Carbon-14 has a half-life of 5730 y. How much of a 144 g sample of a carbon-14 will remain after 1.719 (times) 10 4y?
See your other radioisotope problem. Most of these follow the same procedure; this one is a little different but uses the same formulas. Post with explanation if you can't get it.

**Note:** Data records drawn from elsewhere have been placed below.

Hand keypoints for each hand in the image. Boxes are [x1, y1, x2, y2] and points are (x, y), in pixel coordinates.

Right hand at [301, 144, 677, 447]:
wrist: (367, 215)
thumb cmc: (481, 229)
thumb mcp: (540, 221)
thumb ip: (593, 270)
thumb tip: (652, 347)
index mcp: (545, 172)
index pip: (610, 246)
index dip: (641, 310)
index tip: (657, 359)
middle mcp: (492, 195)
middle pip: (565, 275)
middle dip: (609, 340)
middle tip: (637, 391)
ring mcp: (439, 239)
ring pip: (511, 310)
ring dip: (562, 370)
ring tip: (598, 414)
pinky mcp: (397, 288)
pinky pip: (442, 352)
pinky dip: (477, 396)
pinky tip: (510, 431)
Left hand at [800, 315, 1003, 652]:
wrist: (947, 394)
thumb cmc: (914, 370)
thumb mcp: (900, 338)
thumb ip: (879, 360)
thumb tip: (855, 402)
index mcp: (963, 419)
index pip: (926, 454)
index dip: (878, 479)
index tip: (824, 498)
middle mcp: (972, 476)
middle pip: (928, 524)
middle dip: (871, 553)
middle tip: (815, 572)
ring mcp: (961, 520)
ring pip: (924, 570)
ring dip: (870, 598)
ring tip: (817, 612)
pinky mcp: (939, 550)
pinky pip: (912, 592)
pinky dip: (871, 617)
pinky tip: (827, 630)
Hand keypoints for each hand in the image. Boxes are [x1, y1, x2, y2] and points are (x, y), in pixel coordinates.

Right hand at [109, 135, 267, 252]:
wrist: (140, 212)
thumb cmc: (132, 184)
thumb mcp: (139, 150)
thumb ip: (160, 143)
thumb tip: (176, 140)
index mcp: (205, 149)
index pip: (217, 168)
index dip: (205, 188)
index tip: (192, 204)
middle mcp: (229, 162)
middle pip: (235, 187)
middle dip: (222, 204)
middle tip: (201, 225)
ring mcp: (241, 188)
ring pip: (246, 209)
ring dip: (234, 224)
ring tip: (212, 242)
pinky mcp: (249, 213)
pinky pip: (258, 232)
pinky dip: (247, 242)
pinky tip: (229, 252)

To find out how much of the carbon-14 sample remains after the given time, we can use the formula for exponential decay:
N = N₀ * e^(-kt)
Where:
N = the amount of carbon-14 remaining after time t
N₀ = the initial amount of carbon-14 (144 g, in this case)
e = the base of the natural logarithm (approximately 2.71828)
k = the decay constant (ln(2) / half-life)
t = the time elapsed (1.719 x 10^4 years)
First, let's find the decay constant (k) using the half-life:
k = ln(2) / half-life
k = ln(2) / 5730
Now we can substitute the values into the formula and calculate the remaining amount:
N = 144 * e^(-k * t)
N = 144 * e^(-ln(2) / 5730 * 1.719 x 10^4)
Calculating this expression gives us:
N ≈ 93.81 g
Therefore, approximately 93.81 grams of the carbon-14 sample will remain after 1.719 x 10^4 years.
To determine the amount of carbon-14 that will remain after a certain time, we can use the formula for exponential decay:
N(t) = N(0) * (1/2)^(t / T)
Where:
N(t) is the amount remaining after time t
N(0) is the initial amount
t is the time that has passed
T is the half-life of the substance
In this case, we have N(0) = 144 g, t = 1.719 × 10^4 years, and T = 5730 years.
Substituting these values into the formula, we can calculate the amount of carbon-14 remaining:
N(t) = 144 * (1/2)^(1.719 × 10^4 / 5730)
To simplify the calculation, divide the exponent by the half-life:
N(t) = 144 * (1/2)^(1.719 × 10^4 / 5730) = 144 * (1/2)^(3)
Now we need to calculate (1/2)^3, which is equal to 1/2 * 1/2 * 1/2 = 1/8.
N(t) = 144 * (1/8) = 18 g
Therefore, after 1.719 × 10^4 years, only 18 grams of the 144-gram sample of carbon-14 will remain.